Lo primero que tienes que saber es que los criterios de la fibromialgia no deben utilizarse para hacer el diagnóstico, ya que el diagnóstico se establece con los síntomas clínicos que relata el paciente y con esto es suficiente.

Te voy a contar cómo surgieron los criterios y para qué han servido.

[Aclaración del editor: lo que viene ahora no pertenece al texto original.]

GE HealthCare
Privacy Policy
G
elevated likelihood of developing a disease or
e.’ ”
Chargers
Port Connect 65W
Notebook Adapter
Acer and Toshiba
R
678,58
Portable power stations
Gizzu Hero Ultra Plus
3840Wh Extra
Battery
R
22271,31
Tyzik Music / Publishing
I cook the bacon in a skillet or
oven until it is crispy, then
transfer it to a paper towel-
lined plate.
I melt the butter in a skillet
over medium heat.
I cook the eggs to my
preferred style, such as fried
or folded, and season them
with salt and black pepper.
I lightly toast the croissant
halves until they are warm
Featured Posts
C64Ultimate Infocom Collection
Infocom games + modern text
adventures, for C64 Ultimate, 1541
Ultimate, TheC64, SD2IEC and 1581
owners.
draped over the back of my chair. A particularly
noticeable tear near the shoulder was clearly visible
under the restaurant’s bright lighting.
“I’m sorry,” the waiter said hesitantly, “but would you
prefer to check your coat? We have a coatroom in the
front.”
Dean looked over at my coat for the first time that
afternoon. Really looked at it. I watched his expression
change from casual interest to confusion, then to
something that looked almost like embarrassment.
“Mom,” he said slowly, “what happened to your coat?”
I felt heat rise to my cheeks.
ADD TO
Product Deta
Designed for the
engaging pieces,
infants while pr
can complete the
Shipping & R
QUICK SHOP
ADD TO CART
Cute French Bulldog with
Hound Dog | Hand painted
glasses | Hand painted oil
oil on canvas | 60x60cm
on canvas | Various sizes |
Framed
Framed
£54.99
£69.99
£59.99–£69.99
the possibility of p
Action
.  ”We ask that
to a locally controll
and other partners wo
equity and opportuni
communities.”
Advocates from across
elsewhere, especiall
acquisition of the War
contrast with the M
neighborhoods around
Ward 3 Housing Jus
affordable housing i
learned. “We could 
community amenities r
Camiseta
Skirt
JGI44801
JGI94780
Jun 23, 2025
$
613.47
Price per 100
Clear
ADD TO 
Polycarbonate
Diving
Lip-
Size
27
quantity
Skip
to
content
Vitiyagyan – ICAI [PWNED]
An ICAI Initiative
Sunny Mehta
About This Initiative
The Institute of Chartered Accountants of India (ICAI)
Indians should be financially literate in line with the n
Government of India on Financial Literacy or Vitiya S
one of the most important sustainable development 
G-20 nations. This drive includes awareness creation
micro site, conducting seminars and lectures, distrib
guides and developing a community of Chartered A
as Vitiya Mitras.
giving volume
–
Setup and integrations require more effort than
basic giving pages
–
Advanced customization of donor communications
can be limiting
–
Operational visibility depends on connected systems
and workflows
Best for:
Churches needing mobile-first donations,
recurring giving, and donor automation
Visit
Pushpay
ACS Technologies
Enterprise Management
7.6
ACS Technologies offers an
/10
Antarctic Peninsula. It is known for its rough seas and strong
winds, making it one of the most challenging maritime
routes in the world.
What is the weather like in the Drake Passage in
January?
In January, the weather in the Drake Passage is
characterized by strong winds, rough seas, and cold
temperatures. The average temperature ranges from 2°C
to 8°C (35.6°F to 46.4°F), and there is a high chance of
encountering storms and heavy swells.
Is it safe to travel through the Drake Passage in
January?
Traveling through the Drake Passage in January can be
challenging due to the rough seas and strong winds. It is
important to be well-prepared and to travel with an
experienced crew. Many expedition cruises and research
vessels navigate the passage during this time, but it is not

Cuando en 1990 se establecieron los primeros criterios (dolor generalizado en aparato locomotor, de más de 3 meses de evolución y presencia de 11 de los 18 puntos de dolor establecidos), el objetivo que se perseguía era poder clasificar a los enfermos bajo el epígrafe de fibromialgia si tenían los mismos síntomas. Con ello se consiguió agrupar bajo un solo diagnóstico a los pacientes que presentaban la misma enfermedad y no otras con síntomas parecidos. Es decir, los criterios se establecieron fundamentalmente para clasificar a los pacientes, pero no para hacer el diagnóstico.

Esta ha sido la gran utilidad que han tenido los criterios de la fibromialgia, pues al disponer de un grupo homogéneo de enfermos inmediatamente comenzaron los estudios de investigación básica, clínica y terapéutica que nos han permitido conocer mejor la fibromialgia. Lo que sabemos hoy día sobre esta enfermedad no se parece ni por asomo a lo que conocíamos hace 30 años, y este avance se debe precisamente a los criterios.

Sin embargo, pronto se generalizó el uso de los criterios para establecer el diagnóstico de fibromialgia, y aquellos pacientes que no cumplían los criterios no se les hacía el diagnóstico. Esto fue más allá y empezaron a utilizarse los puntos de dolor como una especie de termómetro de manera que cuanto mayor fuera el número de puntos más grave era la fibromialgia. Incluso, en el ámbito de las incapacidades laborales se llegó a considerar por parte de algunos jueces que el número de puntos era indispensable para conceder una incapacidad lo que ocasionó que se llegara a exigir que en los informes médicos se especificara cuántos puntos de dolor tenía el paciente ¡Un auténtico despropósito!

En seguida, los clínicos empezamos a darnos cuenta de que los puntos no aportaban demasiada información a la situación real del paciente y que los síntomas eran mucho más importantes para saber cómo estaba el enfermo y, sin embargo, no estaban representados en los criterios.

Así, en 2010, se revisaron los criterios y se publicaron otros nuevos que ya no incluyen los puntos de dolor y que incorporan los síntomas más importantes que tienen estos enfermos (áreas de dolor; gravedad del cansancio, alteraciones de sueño y síntomas cognitivos, y presencia de otros síntomas somáticos).

Estos nuevos criterios, que han sido ya revisados en un par de ocasiones, siguen sirviendo sobre todo para clasificar a los pacientes, pues el diagnóstico de fibromialgia se debe hacer por la clínica que cuenta el paciente independientemente de si cumple o no con los criterios.

Para medir la gravedad de la fibromialgia no existe unanimidad entre los especialistas. Existen varios cuestionarios, pero cada uno es utilizado dependiendo del facultativo. Por ejemplo, dentro de los criterios se ha elaborado una escala que permite valorar la gravedad del paciente, aunque todavía no está completamente validada. El cuestionario FIQ es uno de los más usados, pero tiene unas limitaciones evidentes porque con frecuencia alcanza la máxima puntuación. El ICAF es un cuestionario elaborado por reumatólogos españoles y es el que ofrece las mejores garantías para medir la gravedad de la fibromialgia, pero, desgraciadamente, no es muy utilizado.

Para terminar, me gustaría aclarar que todavía no existe la prueba que permita establecer con certeza el diagnóstico de fibromialgia y en tanto no la tengamos el único criterio válido para establecer el diagnóstico es la historia clínica que cuenta el paciente.